Of course you need tools to do the job - thought this would come in handy - boy my [S]toys[/S] tools are getting tooo exy lately. 2001 JCB 3CX  3628 Hours   
The position is near a power pole and the existing hay shed with a good north view. 
North    
East   
South - driveway from this direction   
West   
I downloaded Smartdraw and made a rough plan of what i thought was a reasonable layout - my idea of a "farm" house is rectangular with a veranda all the way round. house.doc 
Was told to go to display homes and check them out for ideas etc - after 20 minutes at the first on (i was over it) but this plan is not bad.

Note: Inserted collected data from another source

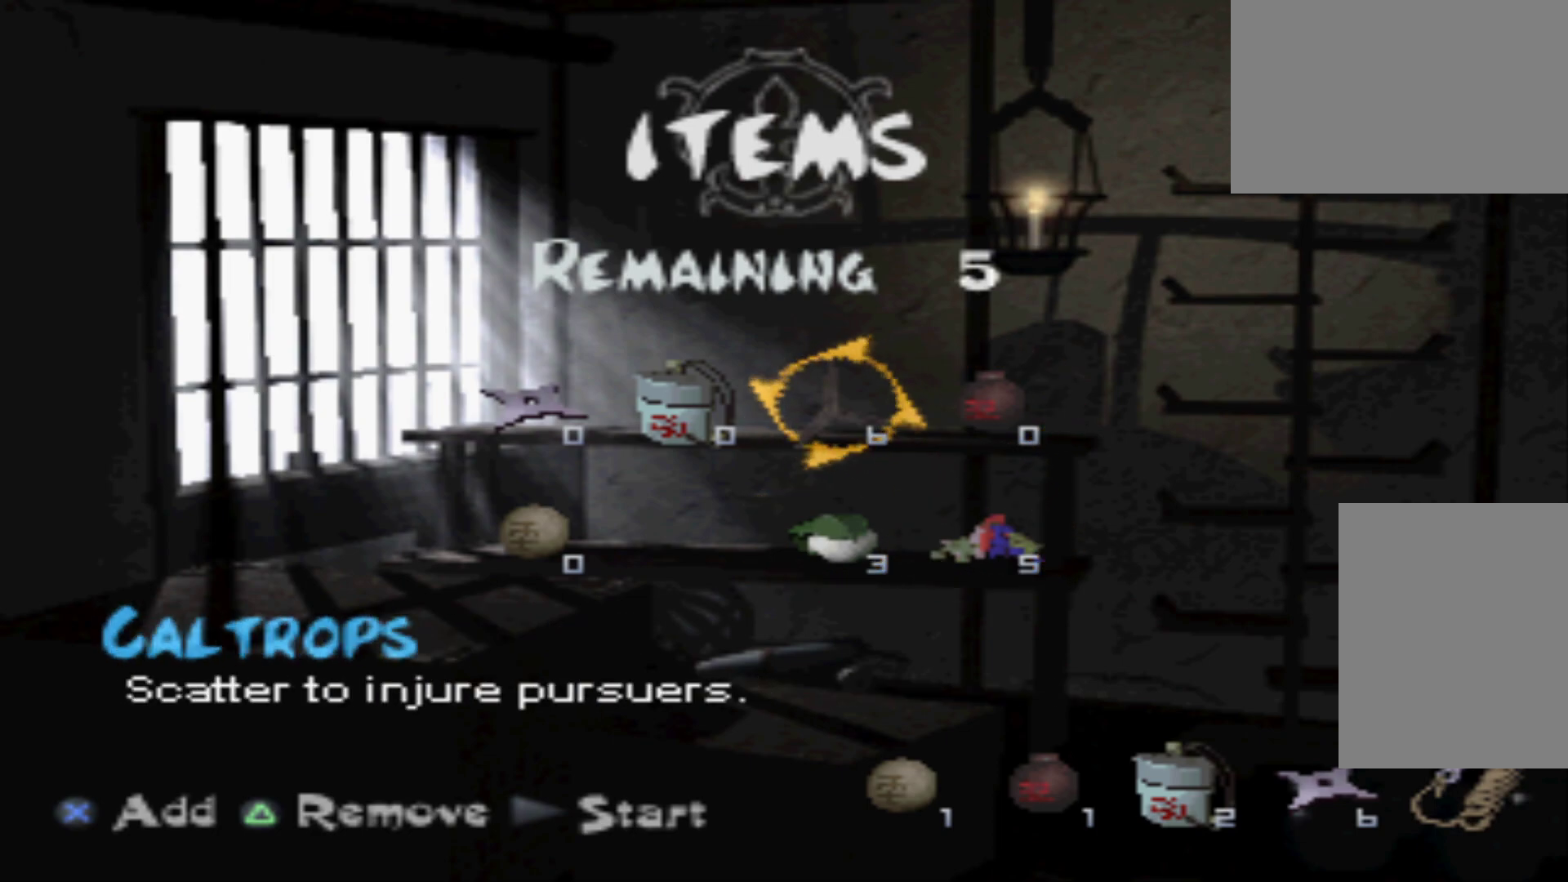
{"buttons": [], "events": [[117, "B", "up"]]}
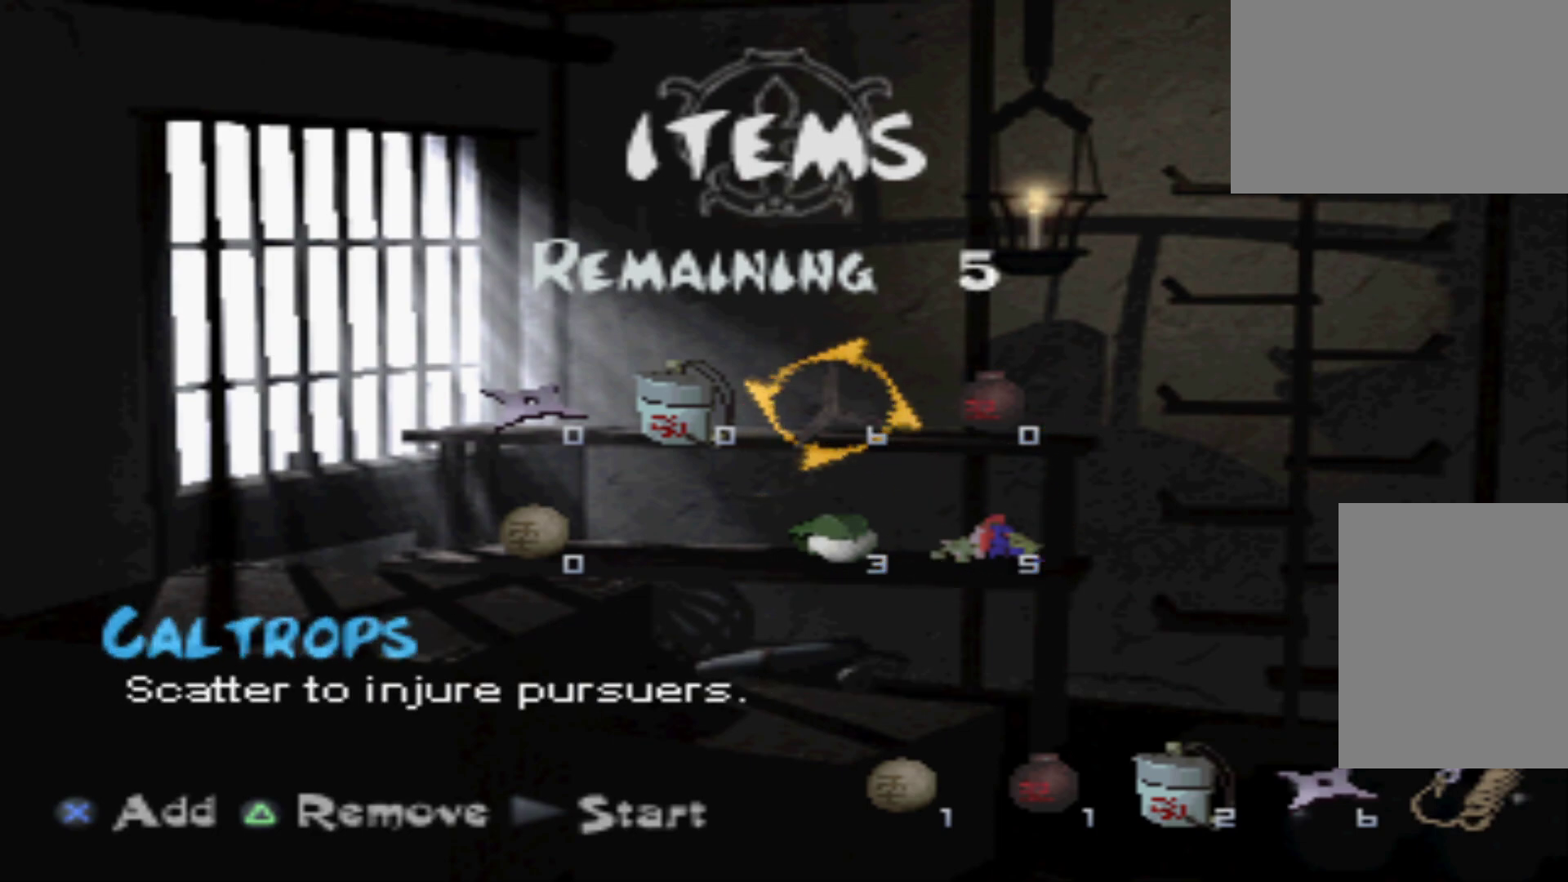
{"buttons": [], "events": []}
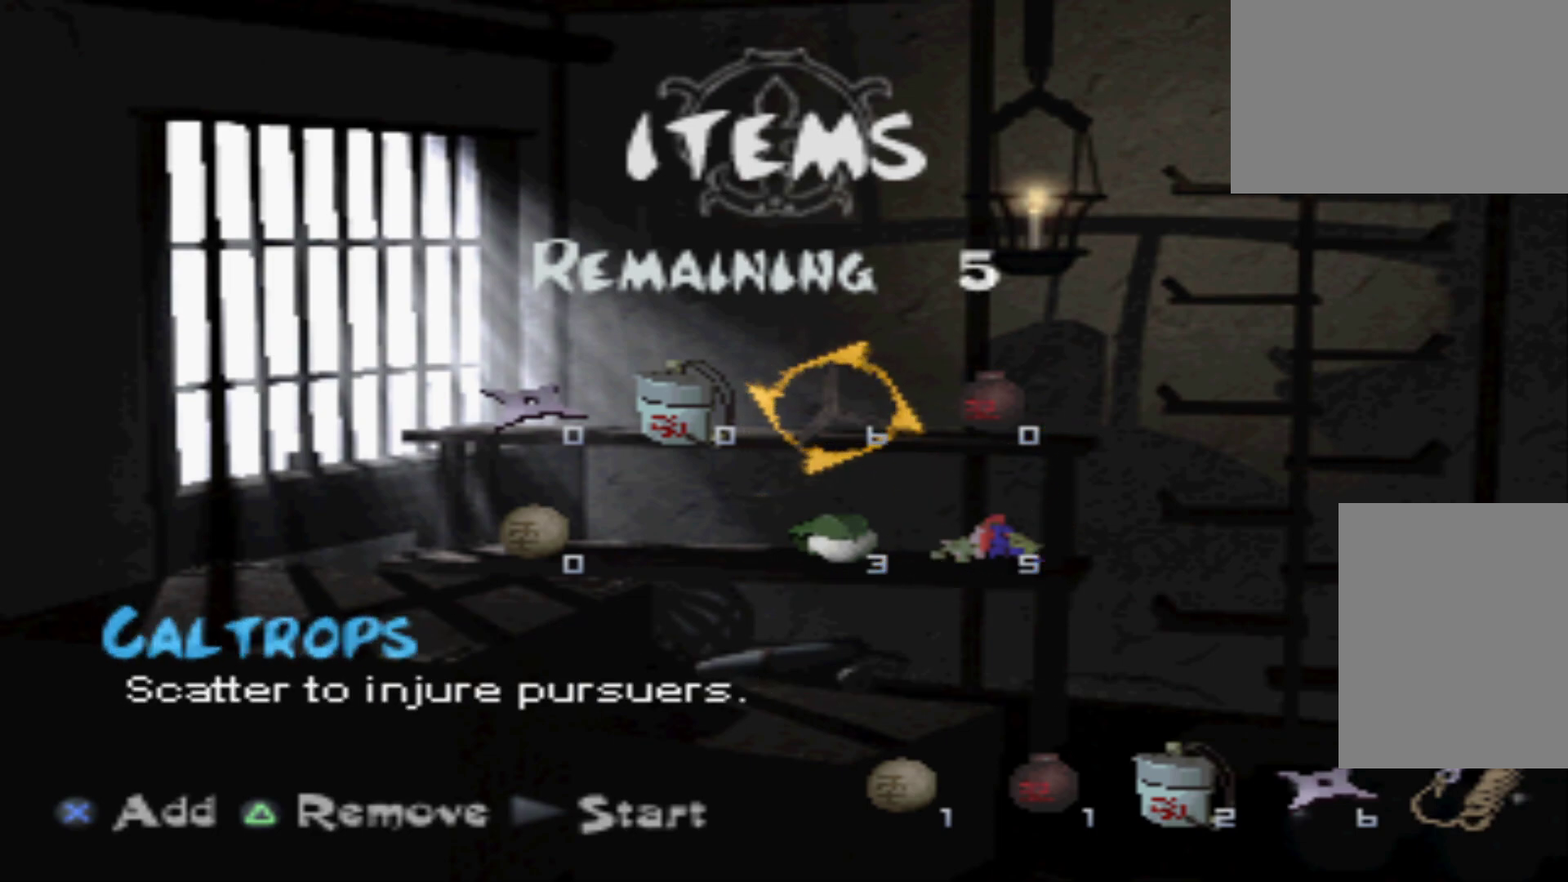
{"buttons": [], "events": []}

The family room needs to include the alfresco area (bring it inside instead of outside) and the bedroom side would be better flipped over so the lounge could be a rumpus room near the kids bedroom.   
And of course a supervisor    
So all help , ideas welcome. - i am going to build/buy a shed (about 6 x 9 - as in the word doc) about 6 metres from the end of the house - thought if i covered this 6 metres with roof it could be a drive through carport. - no veranda this end. 
would it be cheaper to build brick shed and continue the roof-line the full length to include shed and carport? 
Doing it as Owner builder .  
This thread is also in the woodwork forum and following the continued harrassment from WAtson  :Tongue:  :Tongue:  :Tongue:   i have now placed it here.  :Biggrin:  :Biggrin:   "*New House*  
G'day David.....
Now You have to join the Reno Forum....which also includes New Building stuff.
Honestly, the tradies that live there give good advice and help....I'll even accept you in there                   __________________  Regards,
Noel " 
That make you happy Noel  :Biggrin:  :Biggrin:   
Cheers

----------


## Calm

Some questions on the other forum that i answered 
Shed size - the full width of the house 10 to 11 metres (not including verandas) and 6 or 7 metres wide - should be about a 4 car shed. - i don't intend to use shed for car - that is what the drive through carport is for. shed is for toys tools 
House is about 300 (gravel) - 450 (bitumen) metres from road - driveway will probably be cattle grid then through paddock or laneway - i *HATE* opening gates everytime you come or go so that wont happen. 
Not sure yet how long i intend to live here so part of the design is for resale reasons - i could live in a "Bond" transportable (2 bedroom) but would do nothing for the value of the property. So appearance means a lot - another owner could turn the carport into fernery or whatever. 
With long cold winters long distance to shed is not ideal - the hay shed will have the "farm" stuff in it so shed at house is "domestic" 
Added : -  the old house has iron roof straight over shingles, and i think the floor boards maybe baltic pine (some of them anyway), there are also some lining boards in the old house. May be attractive to demolish (not remove) 
Cheers

----------


## sundancewfs

Look like its going to be fun!
The shed can never be too big.  :Biggrin:

----------